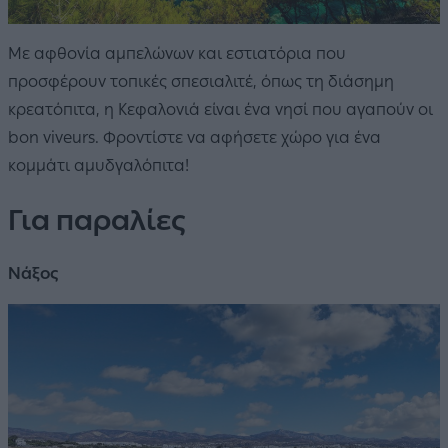
Με αφθονία αμπελώνων και εστιατόρια που
προσφέρουν τοπικές σπεσιαλιτέ, όπως τη διάσημη
κρεατόπιτα, η Κεφαλονιά είναι ένα νησί που αγαπούν οι
bon viveurs. Φροντίστε να αφήσετε χώρο για ένα
κομμάτι αμυδγαλόπιτα!
Για παραλίες
Νάξος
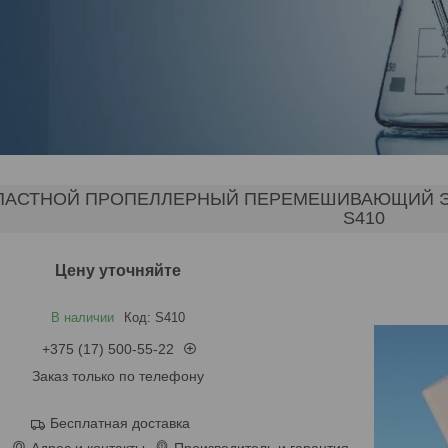
АСТНОЙ ПРОПЕЛЛЕРНЫЙ ПЕРЕМЕШИВАЮЩИЙ ЭЛЕ
S410
Цену уточняйте
В наличии
Код:
S410
+375 (17) 500-55-22
Заказ только по телефону
Бесплатная доставка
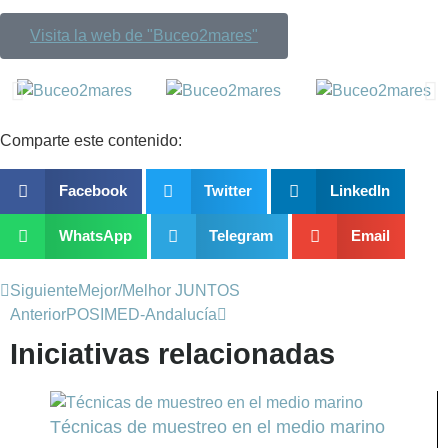
Visita la web de "Buceo2mares"
Comparte este contenido:
Facebook
Twitter
LinkedIn
WhatsApp
Telegram
Email
Siguiente
Mejor/Melhor JUNTOS
Anterior
POSIMED-Andalucía
Iniciativas relacionadas
Técnicas de muestreo en el medio marino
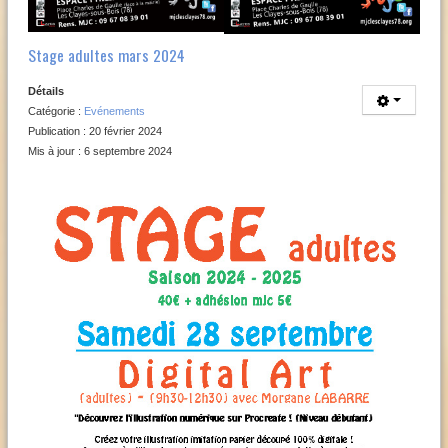
Stage adultes mars 2024
Détails
Catégorie :
Evénements
Publication : 20 février 2024
Mis à jour : 6 septembre 2024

────────────────

* _PROBLEM DESCRIPTION_: What you give back should be the full material above, retyped exactly, with every image removed.

* _TASK RESPONSE_:
Με αφθονία αμπελώνων και εστιατόρια που
προσφέρουν τοπικές σπεσιαλιτέ, όπως τη διάσημη
κρεατόπιτα, η Κεφαλονιά είναι ένα νησί που αγαπούν οι
bon viveurs. Φροντίστε να αφήσετε χώρο για ένα
κομμάτι αμυδγαλόπιτα!
Για παραλίες
Νάξος
АСТНОЙ ПРОПЕЛЛЕРНЫЙ ПЕРЕМЕШИВАЮЩИЙ ЭЛЕ
S410
Цену уточняйте
В наличии
Код:
S410
+375 (17) 500-55-22
Заказ только по телефону
Бесплатная доставка
Visita la web de "Buceo2mares"
Comparte este contenido:
Facebook
Twitter
LinkedIn
WhatsApp
Telegram
Email
Siguiente
Mejor/Melhor JUNTOS
Anterior
POSIMED-Andalucía
Iniciativas relacionadas
Técnicas de muestreo en el medio marino
Stage adultes mars 2024
Détails
Catégorie :
Evénements
Publication : 20 février 2024
Mis à jour : 6 septembre 2024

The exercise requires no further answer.